Spontaneous ignition, fire, and explosion resulting from an exothermic reaction of sevoflurane with desiccated CO₂ absorbers have also been reported (Castro et al., 2004; Wu et al., 2004). With high fresh gas flow, the increasing dryness of the absorbent increases degradation of sevoflurane. Dunning et al. (2007) demonstrated that up to 3 mol of hydrogen were produced in the reaction of sevoflurane with heated, desiccated absorbent. The authors postulate that this hydrogen is the most likely fuel in anesthesia machine fires. Special attention should be paid to situations in which absorbent desiccation may be greater, such as in seldom-used anesthesia machines and in operating rooms where high fresh-gas flows relative to body size are used (Wu et al., 2004). The use of newer absorbents or Mapleson D circuits can also help avoid this problem (Woehlck, 2004).

While the question of sevoflurane-related hepatitis has been raised in case reports, metabolism of sevoflurane does not result in the trifluoroacetylated liver proteins that trigger the immune-mediated hepatitis seen with halothane, and immune-based hepatitis after sevoflurane has not been reported (Kharasch, 1995; 2008). Malignant hyperthermia has been reported with sevoflurane use (Otsuka et al., 1991).

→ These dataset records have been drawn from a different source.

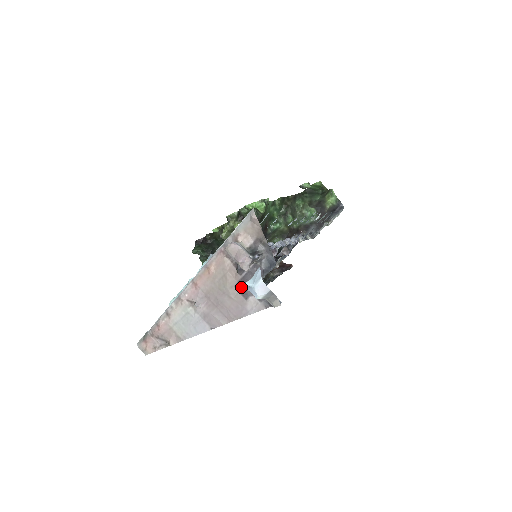
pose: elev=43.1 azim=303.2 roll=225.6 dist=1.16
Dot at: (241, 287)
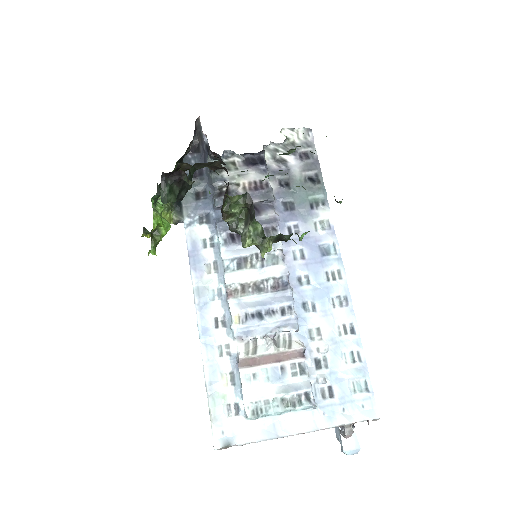
Dot at: occluded
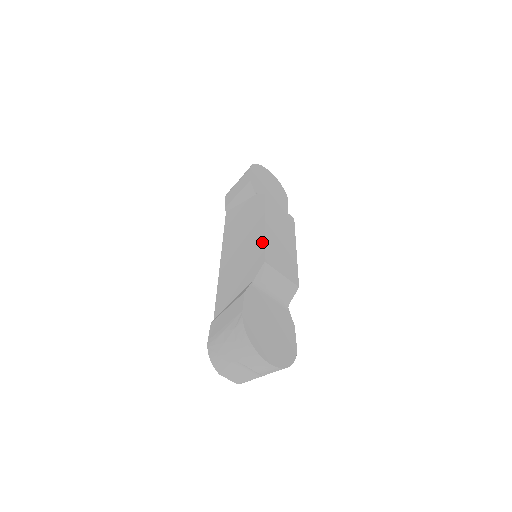
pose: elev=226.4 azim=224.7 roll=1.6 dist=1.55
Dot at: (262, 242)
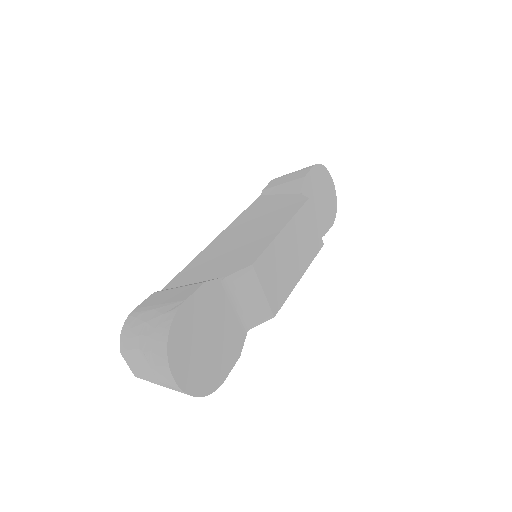
Dot at: (267, 243)
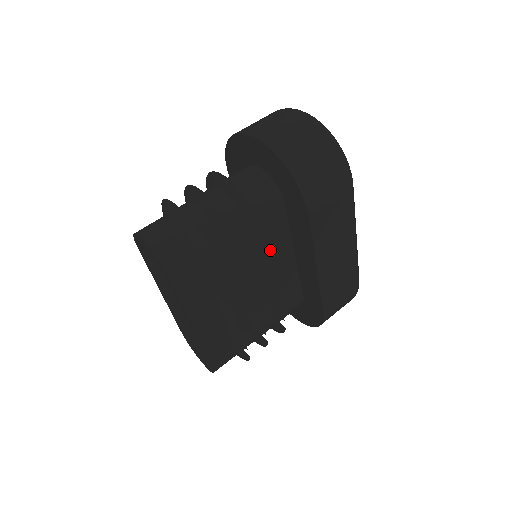
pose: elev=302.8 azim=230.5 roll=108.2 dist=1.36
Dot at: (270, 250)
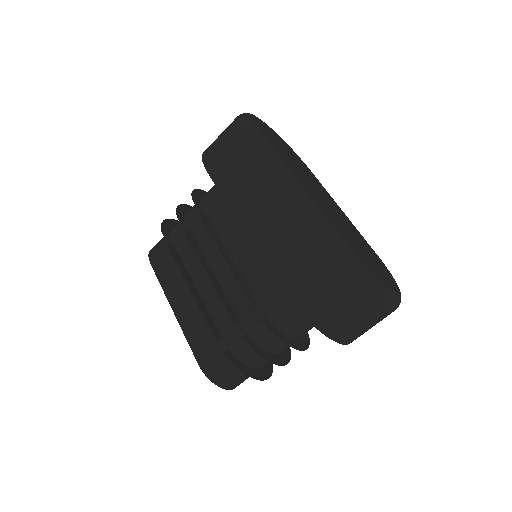
Dot at: occluded
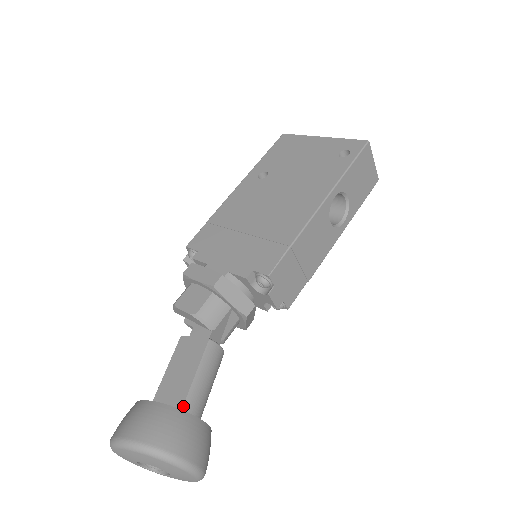
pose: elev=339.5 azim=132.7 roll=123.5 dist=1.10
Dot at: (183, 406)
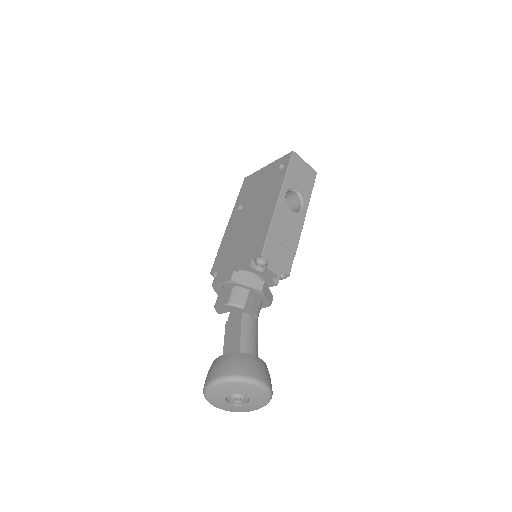
Dot at: occluded
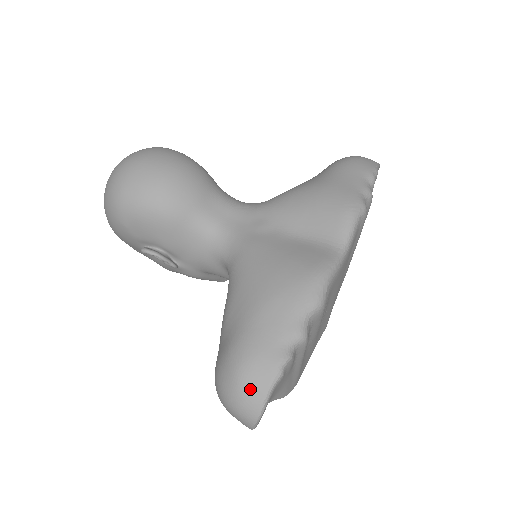
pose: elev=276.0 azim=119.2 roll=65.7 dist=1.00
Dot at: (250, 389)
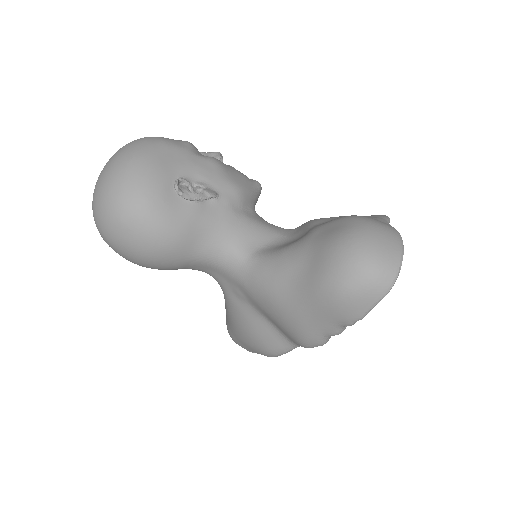
Dot at: occluded
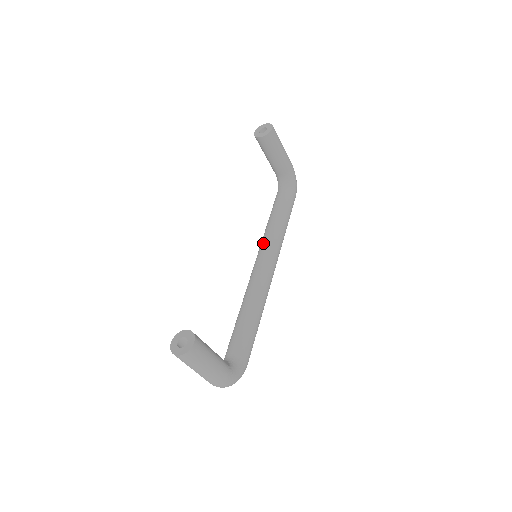
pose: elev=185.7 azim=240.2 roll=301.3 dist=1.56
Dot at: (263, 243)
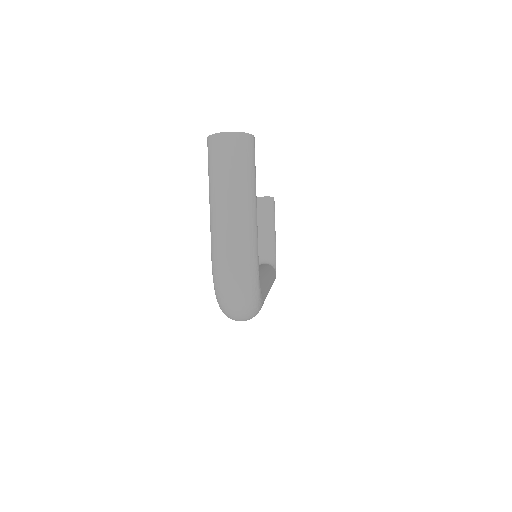
Dot at: occluded
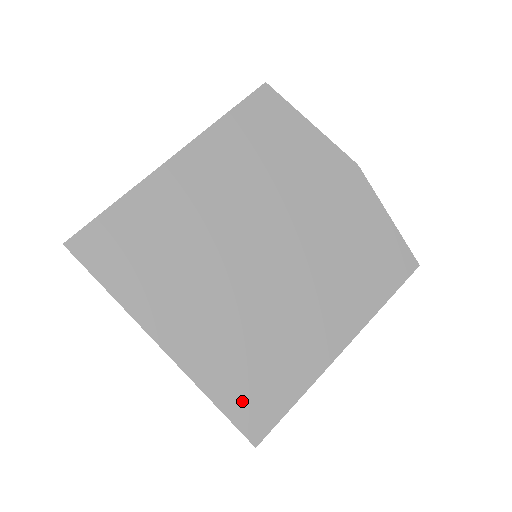
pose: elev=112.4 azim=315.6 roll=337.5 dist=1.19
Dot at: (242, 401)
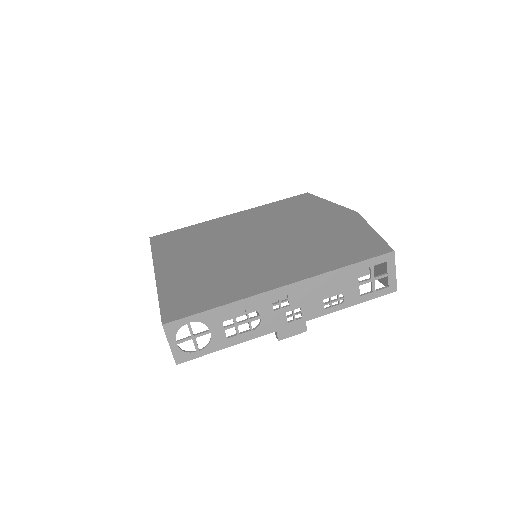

Both postanesthetic emergence time and the time when discharge criteria are met are significantly lower in patients given sevoflurane compared with those receiving halothane; however, patients receiving sevoflurane had significantly higher pain scores that required analgesics to be administered earlier (Naito et al., 1991; Sarner et al., 1995). In a meta-analysis of randomized controlled trials, Kuratani and Oi (2008) demonstrated that sevoflurane had a higher probability of emergence agitation compared with halothane (Fig. 13-4). Treatment or pretreatment with either dexmedetomidine, fentanyl, or propofol can mitigate emergence agitation after sevoflurane anesthesia.

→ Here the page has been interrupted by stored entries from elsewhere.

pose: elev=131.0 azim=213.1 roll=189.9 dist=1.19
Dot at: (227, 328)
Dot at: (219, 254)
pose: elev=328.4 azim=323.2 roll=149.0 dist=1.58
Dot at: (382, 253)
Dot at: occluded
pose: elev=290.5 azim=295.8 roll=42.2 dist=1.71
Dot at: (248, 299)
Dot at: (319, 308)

FIGURE 13-4 Meta-analysis of emergence agitation caused by sevoflurane (Sevo) versus halothane (Halo). The center of each purple diamond is the odds ratio (OR) for individual trials, and the corresponding horizontal line is the 95% confidence interval (CI). The open diamond is the pooled result.

(From Kuratani N, Oi Y: Greater incidence of emergence agitation in children after sevoflurane anesthesia as compared with halothane: a meta-analysis of randomized controlled trials, Anesthesiology 109:229, 2008.)